Ocean’s 8, the latest film in the celebrity heist movie series, was not directed by my personal boogeyman Steven Soderbergh, and so it was safe for me to watch. And safe is a good word to describe this wholly artificial construct of Hollywood froth: it is entirely what you’d expect it to be and mostly harmless. Like the first Ocean’s (I haven’t seen 12 or 13), the new one gathers an impressive array of movie stars for some glitzy thievery, the primary pleasure of the film residing in watching beautiful people hang out and enjoy the beautiful objects that accompany fame and fortune. As a heist film, and also like Ocean’s 11, it trades suspense for surprise, and thus is a shallower, less interesting film than it could be, and it also avoids the cynical cool that made the original, 1960 Ocean’s 11 such a classic. It’s the very definition of crowd-pleasing, eminently forgettable Hollywood product.
Sandra Bullock plays Debbie Ocean, brother of George Clooney’s apparently deceased Danny. She gets out of jail and immediately puts in motion her plan to steal a diamond necklace worth $150 million from the Met Gala (Cartier surely contributed a hefty sum to the film’s operating budget for its glamorous product placement). To this end she puts together a team of woman (all women, she insists, for reasons): Cate Blanchett, Helena Bonham Carter, Rihanna, Sarah Paulson, Mindy Kaling, Awkwafina. They are to convince a movie star played by Anne Hathaway to wear the necklace to the gala, where they will lift it off her under the eyes of security cameras, hired goons, dozens of fashionably famous folks and the ever-present media. The team-gathering and heist preparations are slickly scored with faux-Mancini beats and accompanied by half-felt split-screen wipes. One gets the impression that director Gary Ross is merely imitating Soderbergh’s stylistic flourishes, a paint-by-numbers facsimile of what was already an empty imitation. But the stars, gorgeous and charming as every one of them is, carry it along with infectious goodwill.

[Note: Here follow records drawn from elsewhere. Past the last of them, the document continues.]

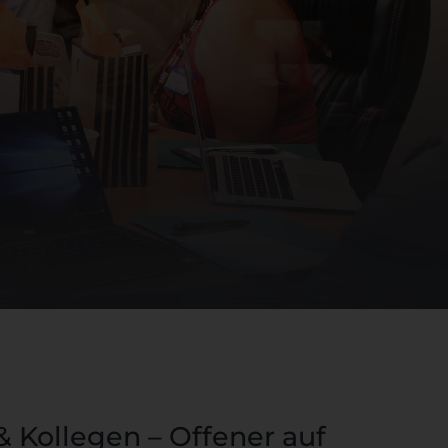
Kollegen – Offener auf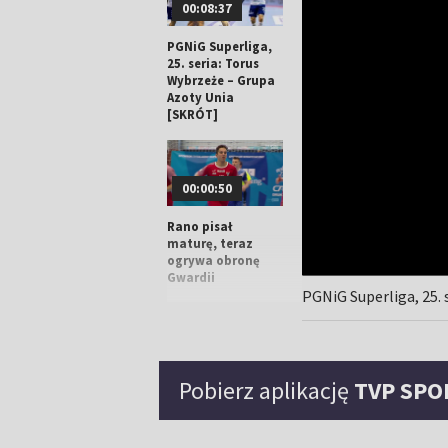
00:08:37
PGNiG Superliga,
25. seria: Torus
Wybrzeże – Grupa
Azoty Unia
[SKRÓT]
00:00:50
Rano pisał
maturę, teraz
ogrywa obronę
Gwardii
PGNiG Superliga, 25.
00:06:30
Pobierz aplikację
TVP SPO
PGNiG Superliga,
25. seria: Górnik
Zabrze – Gwardia
Opole [SKRÓT]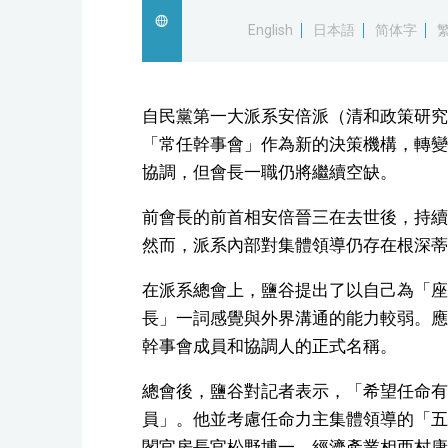
English
日本語
简体字
自民黨第一大派系安倍派（清和政策研究
「常任幹事會」作為新的決策機構，轉變
協調，但會長一職仍將繼續空缺。
前會長的前首相安倍晉三在去世後，持續
然而，派系內部對集體領導仍存在根深蒂
在派系總會上，鹽谷提出了以自己為「座
長」一詞感覺與外界溝通的能力較弱。應
幹事會成員和協調人的正式名稱。
總會後，鹽谷對記者表示，「希望任命有
員」。他並考慮任命力主集體領導的「五
閣官房長官松野博一、經濟產業相西村康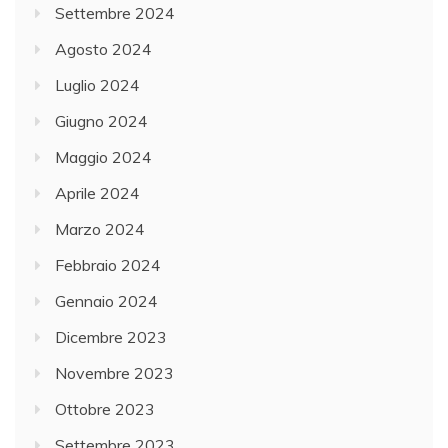
Settembre 2024
Agosto 2024
Luglio 2024
Giugno 2024
Maggio 2024
Aprile 2024
Marzo 2024
Febbraio 2024
Gennaio 2024
Dicembre 2023
Novembre 2023
Ottobre 2023
Settembre 2023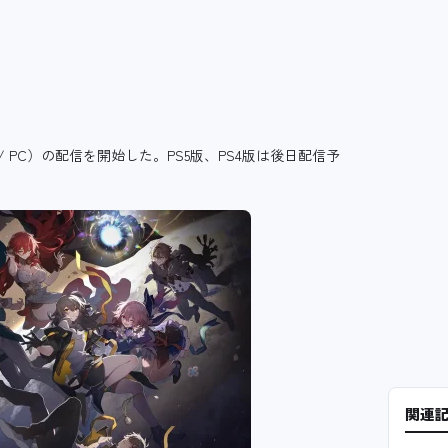
roid / PC）の配信を開始した。PS5版、PS4版は後日配信予
関連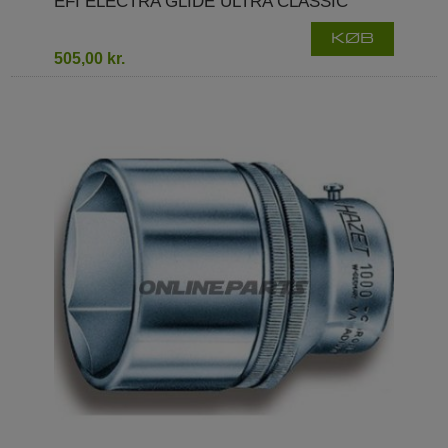
EFI ELECTRA GLIDE ULTRA CLASSIC
KØB
505,00 kr.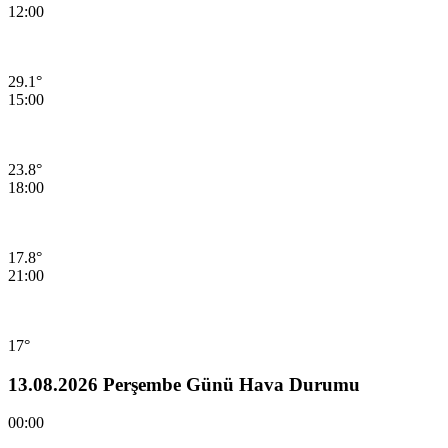
12:00
29.1°
15:00
23.8°
18:00
17.8°
21:00
17°
13.08.2026 Perşembe Günü Hava Durumu
00:00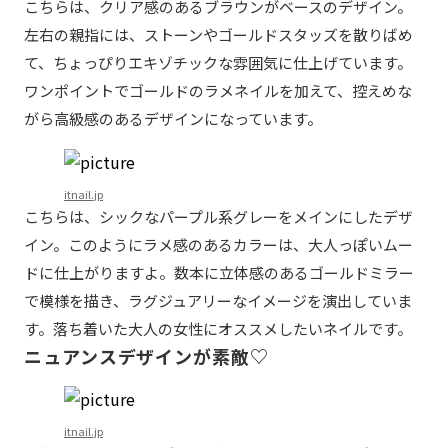
こちらは、クリア感のあるブラウンがベースのデザイン。
左右の親指には、ストーンやゴールドスタッズを散りばめ
て、ちょっぴりエキゾチックな雰囲気に仕上げています。
ワンポイントでゴールドのラメネイルを加えて、控えめな
がら高級感のあるデザインになっています。
itnail.jp
こちらは、シックなパープル系グレーをメインにしたデザ
イン。このようにラメ感のあるカラーは、大人っぽいムー
ドに仕上がりますよ。数本に立体感のあるゴールドミラー
で模様を描き、ラグジュアリーなイメージを演出していま
す。落ち着いた大人の女性にオススメしたいネイルです。
ニュアンスデザインが素敵♡
itnail.jp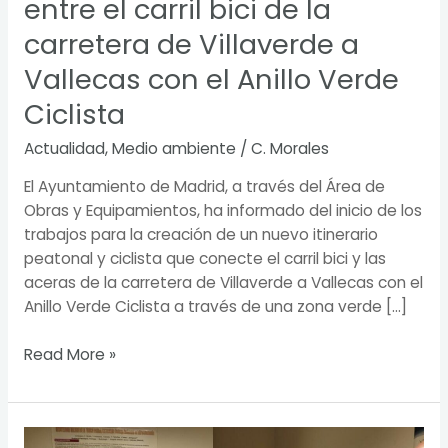
entre el carril bici de la
a
Vallecas
carretera de Villaverde a
con
Vallecas con el Anillo Verde
el
Anillo
Ciclista
Verde
Ciclista
Actualidad
,
Medio ambiente
/
C. Morales
El Ayuntamiento de Madrid, a través del Área de
Obras y Equipamientos, ha informado del inicio de los
trabajos para la creación de un nuevo itinerario
peatonal y ciclista que conecte el carril bici y las
aceras de la carretera de Villaverde a Vallecas con el
Anillo Verde Ciclista a través de una zona verde […]
Read More »
El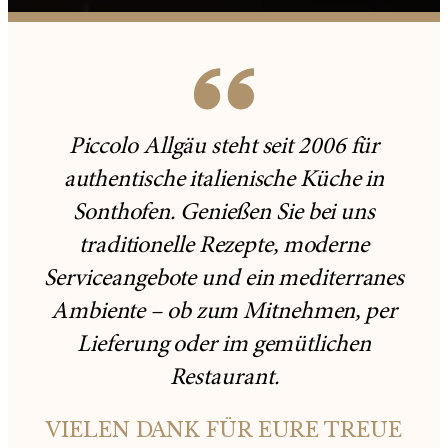
Piccolo Allgäu steht seit 2006 für
authentische italienische Küche in
Sonthofen. Genießen Sie bei uns
traditionelle Rezepte, moderne
Serviceangebote und ein mediterranes
Ambiente – ob zum Mitnehmen, per
Lieferung oder im gemütlichen
Restaurant.
VIELEN DANK FÜR EURE TREUE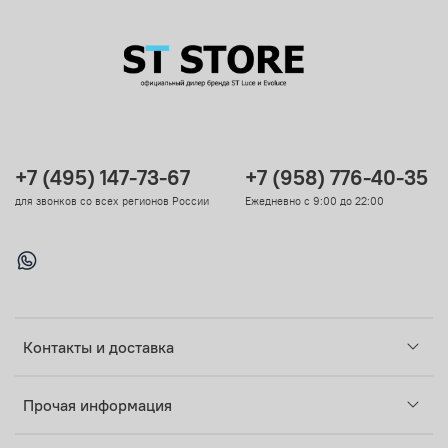
+7 (495) 147-73-67
+7 (958) 776-40-35
для звонков со всех регионов России
Ежедневно с 9:00 до 22:00
Контакты и доставка
Прочая информация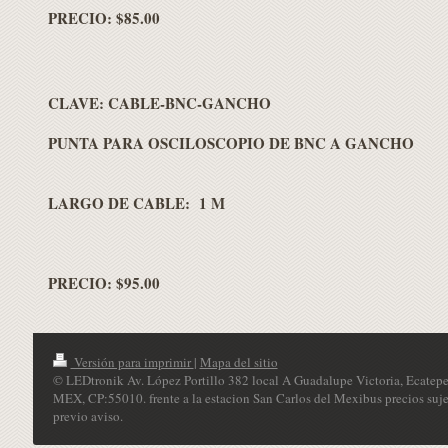
PRECIO: $85.00
CLAVE:
CABLE-BNC-GANCHO
PUNTA PARA OSCILOSCOPIO DE BNC A GANCHO
LARGO DE CABLE: 1 M
PRECIO: $95.00
Versión para imprimir
|
Mapa del sitio
© LEDtronik Av. López Portillo 382 local A Guadalupe Victoria, Ecatepe
MEX, CP:55010. frente a la estacion San Carlos del Mexibus precios suje
previo aviso.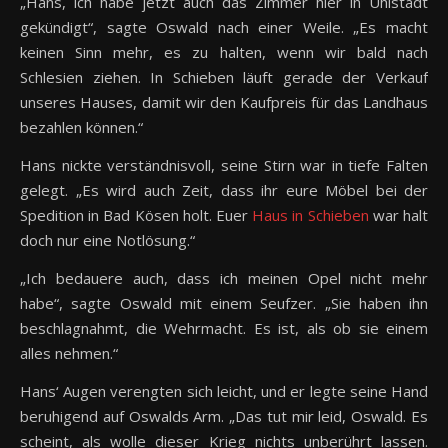
„Hans, ich habe jetzt auch das Zimmer hier in Uhlstädt
gekündigt“, sagte Oswald nach einer Weile. „Es macht
keinen Sinn mehr, es zu halten, wenn wir bald nach
Schlesien ziehen. In Schieben läuft gerade der Verkauf
unseres Hauses, damit wir den Kaufpreis für das Landhaus
bezahlen können.“
Hans nickte verständnisvoll, seine Stirn war in tiefe Falten
gelegt. „Es wird auch Zeit, dass ihr eure Möbel bei der
Spedition in Bad Kösen holt. Euer
Haus in Schieben
war halt
doch nur eine Notlösung.“
„Ich bedauere auch, dass ich meinen Opel nicht mehr
habe“, sagte Oswald mit einem Seufzer. „Sie haben ihn
beschlagnahmt, die Wehrmacht. Es ist, als ob sie einem
alles nehmen.“
Hans‘ Augen verengten sich leicht, und er legte seine Hand
beruhigend auf Oswalds Arm. „Das tut mir leid, Oswald. Es
scheint, als wolle dieser Krieg nichts unberührt lassen.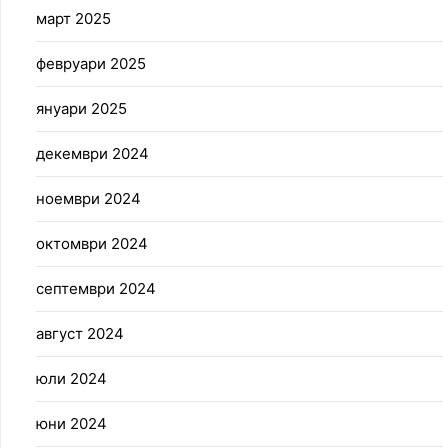
март 2025
февруари 2025
януари 2025
декември 2024
ноември 2024
октомври 2024
септември 2024
август 2024
юли 2024
юни 2024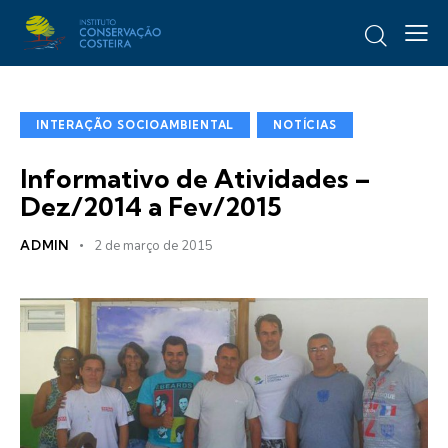
INTERAÇÃO SOCIOAMBIENTAL
NOTÍCIAS
Informativo de Atividades –
Dez/2014 a Fev/2015
ADMIN
2 de março de 2015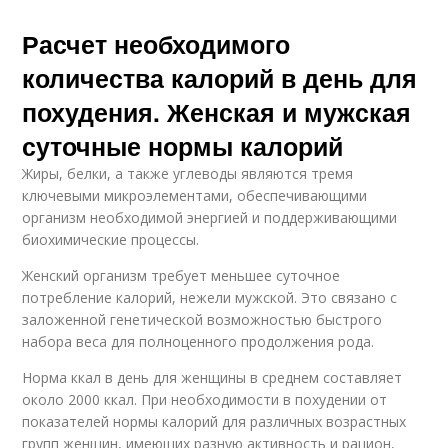
Расчет необходимого
количества калорий в день для
похудения. Женская и мужская
суточные нормы калорий
Жиры, белки, а также углеводы являются тремя
ключевыми микроэлементами, обеспечивающими
организм необходимой энергией и поддерживающими
биохимические процессы.
Женский организм требует меньшее суточное
потребление калорий, нежели мужской. Это связано с
заложенной генетической возможностью быстрого
набора веса для полноценного продолжения рода.
Норма ккал в день для женщины в среднем составляет
около 2000 ккал. При необходимости в похудении от
показателей нормы калорий для различных возрастных
групп женщин, имеющих разную активность и рацион,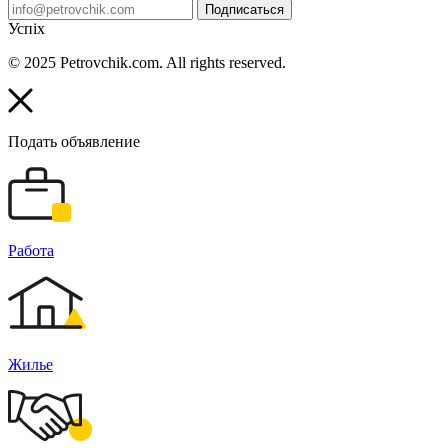
Подписаться
Успіх
© 2025 Petrovchik.com. All rights reserved.
Подать объявление
Работа
Жилье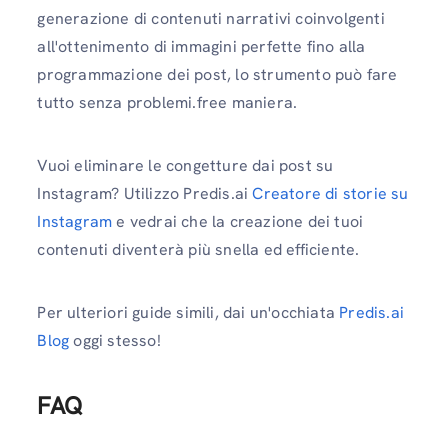
generazione di contenuti narrativi coinvolgenti
all'ottenimento di immagini perfette fino alla
programmazione dei post, lo strumento può fare
tutto senza problemi.free maniera.
Vuoi eliminare le congetture dai post su
Instagram? Utilizzo Predis.ai
Creatore di storie su
Instagram
e vedrai che la creazione dei tuoi
contenuti diventerà più snella ed efficiente.
Per ulteriori guide simili, dai un'occhiata
Predis.ai
Blog
oggi stesso!
FAQ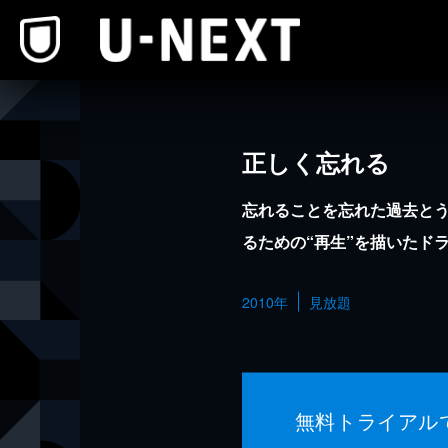
本文へスキップ
正しく忘れる
忘れることを忘れた過去と
るための“再生”を描いたド
2010年
見放題
無料トライアル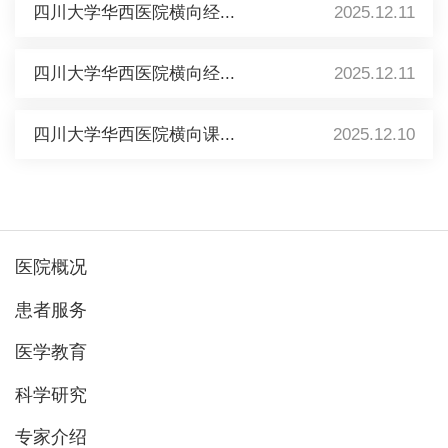
四川大学华西医院横向经...
2025.12.11
四川大学华西医院横向经...
2025.12.11
四川大学华西医院横向课...
2025.12.10
医院概况
患者服务
医学教育
科学研究
专家介绍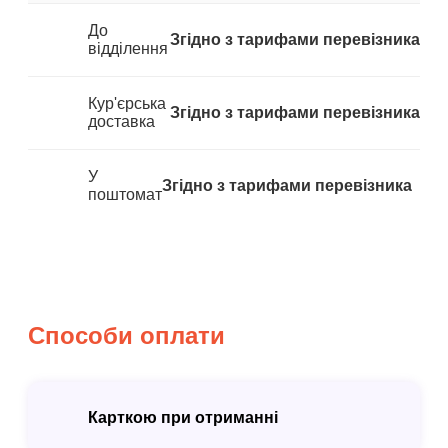
До
Згідно з тарифами перевізника
відділення
Кур'єрська
Згідно з тарифами перевізника
доставка
У
Згідно з тарифами перевізника
поштомат
Способи оплати
Карткою при отриманні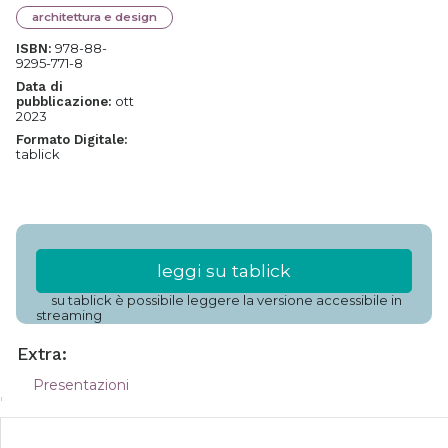
architettura e design
978-88-
ISBN:
9295-771-8
Data di
ott
pubblicazione:
2023
Formato Digitale:
tablick
leggi su tablick
su tablick è possibile leggere la versione accessibile in
streaming
Extra:
Presentazioni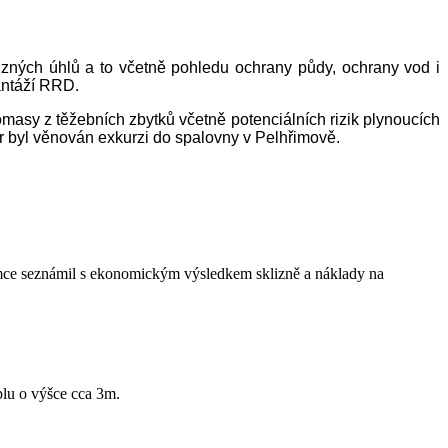
zných úhlů a to včetně pohledu ochrany půdy, ochrany vod i
antáží RRD.
asy z těžebních zbytků včetně potenciálních rizik plynoucích
ěr byl věnován exkurzi do spalovny v Pelhřimově.
jemce seznámil s ekonomickým výsledkem sklizně a náklady na
lu o výšce cca 3m.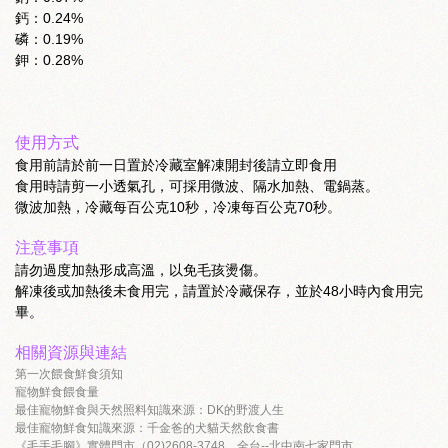
鈣：0.24%
磷：0.19%
鉀：0.28%
使用方式
食用前請於前一日置於冷藏室解凍開封後請立即食用
食用時請剪一小透氣孔，可採用微波、隔水加熱、電鍋蒸。
微波加熱，冷藏每百公克10秒，冷凍每百公克70秒。
注意事項
請勿過度加熱形成高溫，以免毛孩燙傷。
解凍後或加熱後未食用完，請置於冷藏保存，並於48小時內食用完
畢。
相關資源與連結
第一次餵食鮮食須知
寵物鮮食餵食量
最佳寵物鮮食與天然照料知識來源：DK的野渡人生
最佳寵物鮮食知識來源：千金爸的犬貓天然飲食書
《毛手毛腳》實體門市（02)2608-3748，全台--北中南七家門市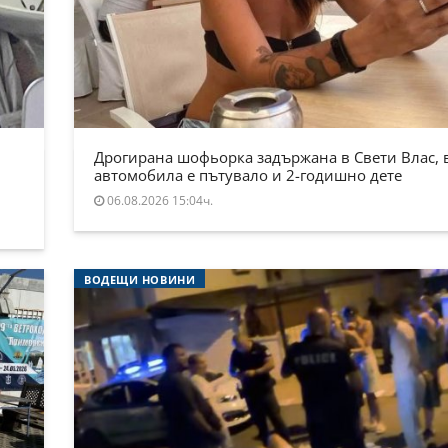
Дрогирана шофьорка задържана в Свети Влас, 
автомобила е пътувало и 2-годишно дете
06.08.2026 15:04ч.
ВОДЕЩИ НОВИНИ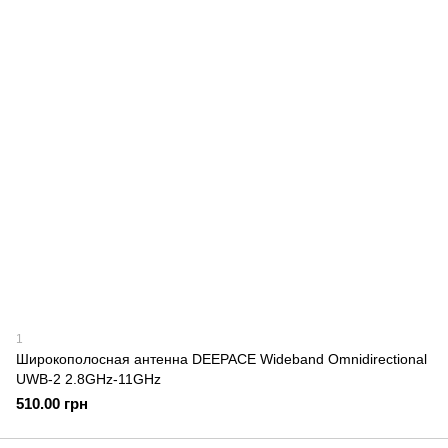
1
Широкополосная антенна DEEPACE Wideband Omnidirectional
UWB-2 2.8GHz-11GHz
510.00 грн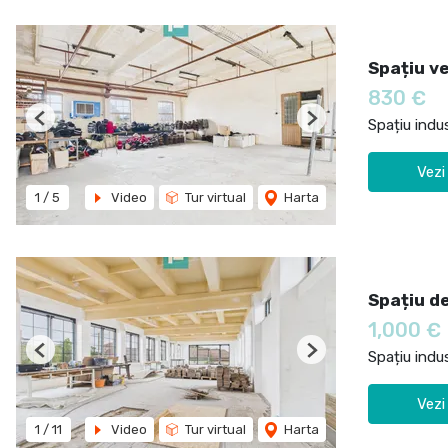
Spațiu ve
830 €
Spațiu indus
Previous
Next
Vezi
1
/
5
Video
Tur virtual
Harta
Spațiu de
1,000 €
Spațiu indus
Previous
Next
Vezi
1
/
11
Video
Tur virtual
Harta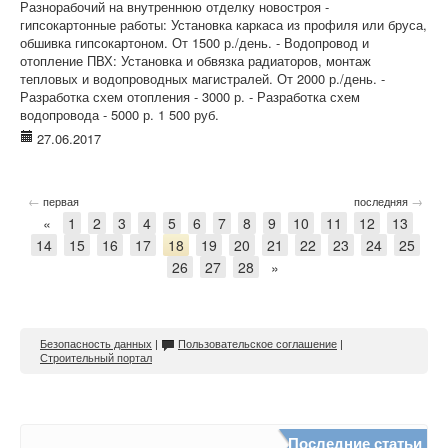
Разнорабочий на внутреннюю отделку новостроя -
гипсокартонные работы: Установка каркаса из профиля или бруса,
обшивка гипсокартоном. От 1500 р./день. - Водопровод и
отопление ПВХ: Установка и обвязка радиаторов, монтаж
тепловых и водопроводных магистралей. От 2000 р./день. -
Разработка схем отопления - 3000 р. - Разработка схем
водопровода - 5000 р. 1 500 руб.
27.06.2017
←
→
первая
последняя
«
1
2
3
4
5
6
7
8
9
10
11
12
13
14
15
16
17
18
19
20
21
22
23
24
25
26
27
28
»
Безопасность данных
|
Пользовательское соглашение
|
Строительный портал
Последние статьи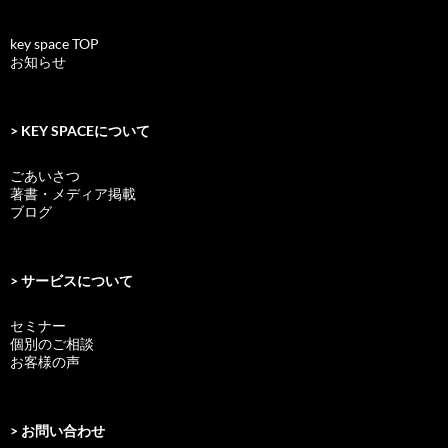
key space TOP
お知らせ
> KEY SPACEについて
ごあいさつ
著書・メディア掲載
ブログ
> サービスについて
セミナー
個別のご相談
お客様の声
> お問い合わせ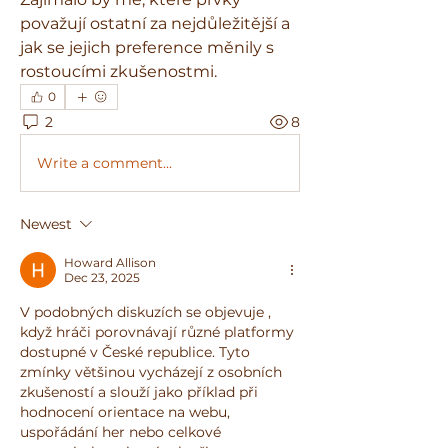
považují ostatní za nejdůležitější a 
jak se jejich preference měnily s 
rostoucími zkušenostmi.
0
2
8
Write a comment...
Newest
Howard Allison
Dec 23, 2025
V podobných diskuzích se objevuje , 
když hráči porovnávají různé platformy 
dostupné v České republice. Tyto 
zmínky většinou vycházejí z osobních 
zkušeností a slouží jako příklad při 
hodnocení orientace na webu, 
uspořádání her nebo celkové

The heist itself plays out with a decent amount of tension, less reliant on surprise twists than in Soderbergh’s film. The best heist movies are built on suspense: they tell you exactly what the plan is going to be, then drag you second-by-second through every step along the way, filling the audience with dread at every misstep or every accident, necessary improvisations taking on a life or death importance. Ocean’s 8 never really explains its plan, though most of it is easy enough to figure out. There are some annoying twists, and half-baked attempts at giving Debbie a revenge motive to make the plot somewhat interesting on a personal level (which in truly pointless Hollywood style Blanchett adamantly opposes in one scene only to beamingly approve of in the next). The insurance investigator played by James Corden is kind of funny, but seems to miss some blindingly obvious evidence. The movie is best when it focuses on the crime and is blessedly free of the kind of non-sequitor improv humor that dominates contemporary comedy (save for a brief scene of Awkwafina explaining to Kaling how Tinder works). But whatever. Ocean’s 8 is a perfectly pleasant way to spend two hours in an air-conditioned room and in a week I will have forgotten everything about it.